What should you transcribe? Every line from the top of the records below through the line with "торговой марки для защиты интеллектуальной", exactly, and no pictures.

Saved data entries
--------------------
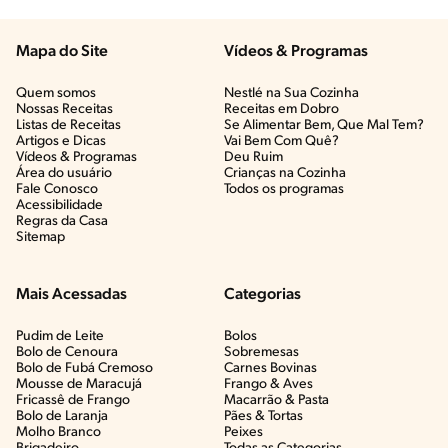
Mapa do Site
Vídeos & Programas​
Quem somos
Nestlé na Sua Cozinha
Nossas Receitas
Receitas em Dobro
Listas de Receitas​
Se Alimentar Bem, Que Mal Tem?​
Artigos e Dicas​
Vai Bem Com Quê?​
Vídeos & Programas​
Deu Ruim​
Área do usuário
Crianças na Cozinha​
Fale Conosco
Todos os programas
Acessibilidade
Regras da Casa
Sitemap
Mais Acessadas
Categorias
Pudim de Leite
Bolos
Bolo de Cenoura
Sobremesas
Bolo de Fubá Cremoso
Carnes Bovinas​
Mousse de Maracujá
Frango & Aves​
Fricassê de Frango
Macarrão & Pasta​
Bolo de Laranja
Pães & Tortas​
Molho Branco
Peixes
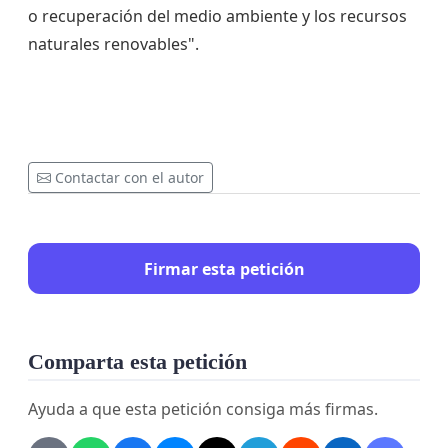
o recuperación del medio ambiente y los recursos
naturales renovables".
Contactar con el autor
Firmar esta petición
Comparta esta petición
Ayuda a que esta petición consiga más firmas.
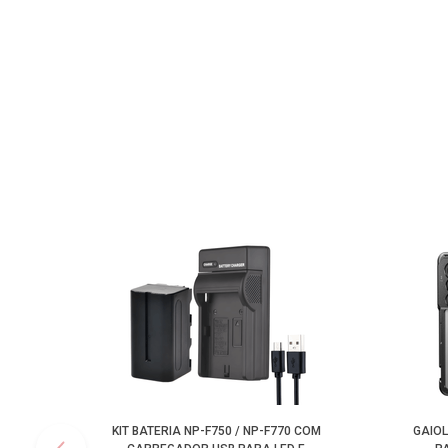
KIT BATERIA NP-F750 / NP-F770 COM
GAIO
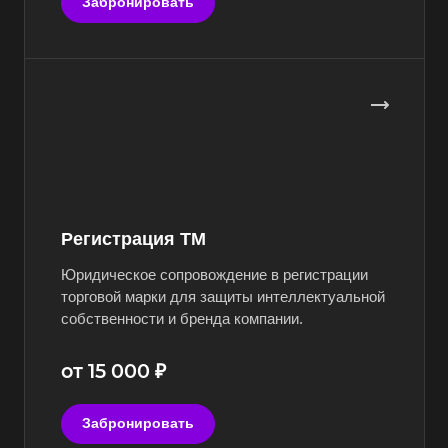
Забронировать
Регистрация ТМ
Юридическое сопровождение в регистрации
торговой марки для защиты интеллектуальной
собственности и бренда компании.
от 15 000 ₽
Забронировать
--------------------
## Answer space
Mapa do Site
Vídeos & Programas​
Quem somos
Nestlé na Sua Cozinha
Nossas Receitas
Receitas em Dobro
Listas de Receitas​
Se Alimentar Bem, Que Mal Tem?​
Artigos e Dicas​
Vai Bem Com Quê?​
Vídeos & Programas​
Deu Ruim​
Área do usuário
Crianças na Cozinha​
Fale Conosco
Todos os programas
Acessibilidade
Regras da Casa
Sitemap
Mais Acessadas
Categorias
Pudim de Leite
Bolos
Bolo de Cenoura
Sobremesas
Bolo de Fubá Cremoso
Carnes Bovinas​
Mousse de Maracujá
Frango & Aves​
Fricassê de Frango
Macarrão & Pasta​
Bolo de Laranja
Pães & Tortas​
Molho Branco
Peixes
o recuperación del medio ambiente y los recursos
naturales renovables".
Contactar con el autor
Firmar esta petición
Comparta esta petición
Ayuda a que esta petición consiga más firmas.
KIT BATERIA NP-F750 / NP-F770 COM
GAIO
Забронировать
Регистрация ТМ
Юридическое сопровождение в регистрации
торговой марки для защиты интеллектуальной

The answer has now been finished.